The king bit his lip, and then burst into his usual merry laugh.
"Thou art in the right, Master Alwyn. Finish counting the pieces, and
then go and consult with my chamberlain,--he must off with the cock-
crow; but, since ye seem to understand each other, he shall make thee
his lieutenant of search, and I will sign any order he pleases for the
recovery of the lost wisdom and the stolen beauty. Go and calm
thyself, Hastings."
"I will attend you presently, my lord," said Alwyn, aside, "in your
own apartment."
"Do so," said Hastings; and, grateful for the king's consideration, he
sought his rooms. There, indeed, Alwyn soon joined him, and learned
from the nobleman what filled him at once with joy and terror.
Knowing that Warner and Sibyll had left the Tower, he had surmised
that the girl's virtue had at last succumbed; and it delighted him to
hear from Lord Hastings, whose word to men was never questionable, the
solemn assurance of her unstained chastity. But he trembled at this
mysterious disappearance, and knew not to whom to impute the snare,
till the penetration of Hastings suddenly alighted near, at least, to
the clew. "The Duchess of Bedford," said he, "ever increasing in
superstition as danger increases, may have desired to refind so great
a scholar and reputed an astrologer and magician; if so, all is safe.
On the other hand, her favourite, the friar, ever bore a jealous
grudge to poor Adam, and may have sought to abstract him from her
grace's search; here there may be molestation to Adam, but surely no
danger to Sibyll.
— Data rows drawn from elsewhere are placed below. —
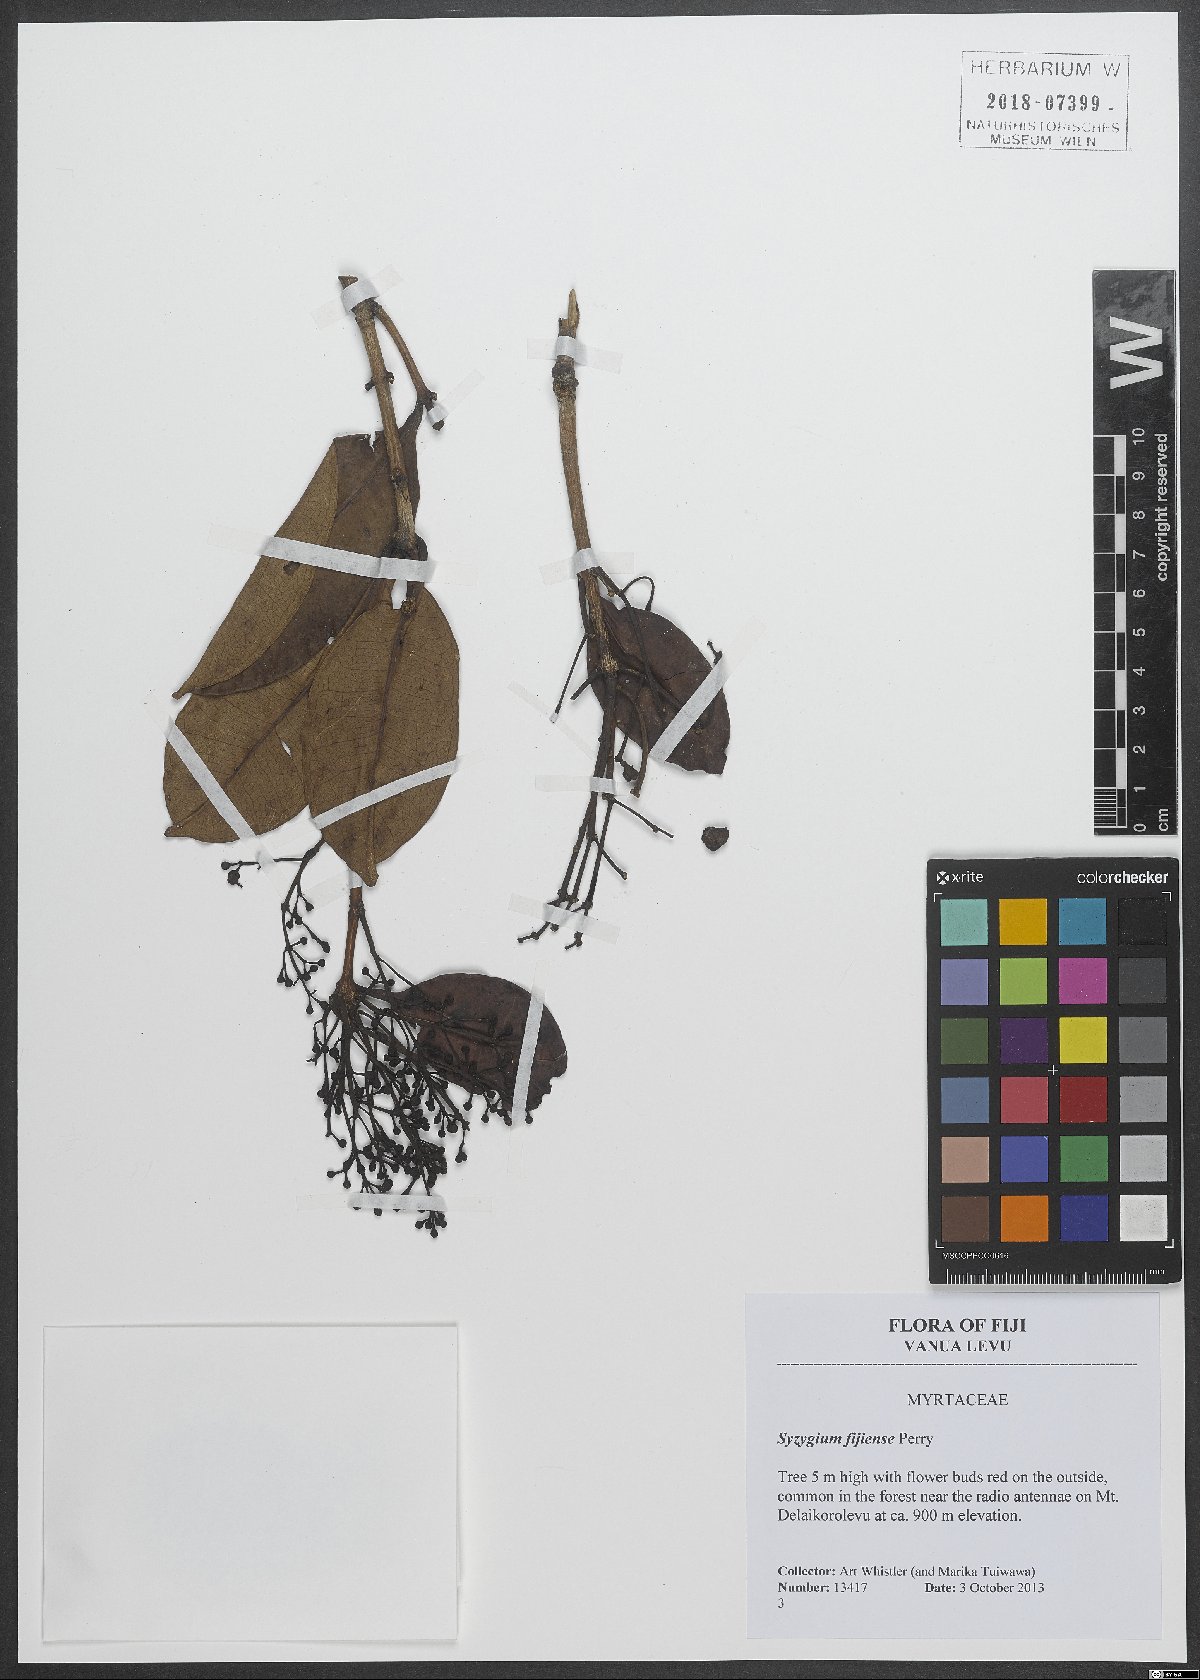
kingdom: Plantae
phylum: Tracheophyta
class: Magnoliopsida
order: Myrtales
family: Myrtaceae
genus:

Hark ye, Alwyn, thou lovest the maid more worthily,
and--" Hastings stopped short; for such is infirm human nature, that,
though he had mentally resigned Sibyll forever, he could not yet
calmly face the thought of resigning her to a rival. "Thou lovest
her," he renewed, more coldly, "and to thee, therefore, I may safely
trust the search which time and circumstance and a soldier's duty
forbid to me. And believe--oh, believe that I say not this from a
passion which may move thy jealousy, but rather with a brother's holy
love. If thou canst but see her safe, and lodged where no danger nor
wrong can find her, thou hast no friend in the wide world whose
service through life thou mayst command like mine."
"My lord," said Alwyn, dryly, "I want no friends! Young as I am, I
have lived long enough to see that friends follow fortune, but never
make it! I will find this poor maid and her honoured father, if I
spend my last groat on the search. Get me but such an order from the
king as may place the law at my control, and awe even her grace of
Bedford,--and I promise the rest!"
Hastings, much relieved, deigned to press the goldsmith's reluctant
hand; and, leaving him alone for a few minutes, returned with a
warrant from the king, which seemed to Alwyn sufficiently precise and
authoritative. The goldsmith then departed, and first he sought the
friar, but found him not at home. Bungey had taken with him, as was
his wont, the keys of his mysterious apartment. Alwyn then hastened
elsewhere, to secure those experienced in such a search, and to head
it in person. At the Tower, the evening was passed in bustle and
excitement,--the last preparations for departure. The queen, who was
then far advanced towards her confinement, was, as we before said, to
remain at the Tower, which was now strongly manned. Roused from her
wonted apathy by the imminent dangers that awaited Edward, the night
was passed by her in tears and prayers, by him in the sound sleep of
confident valour. The next morning departed for the North the several
leaders,--Gloucester, Rivers, Hastings, and the king.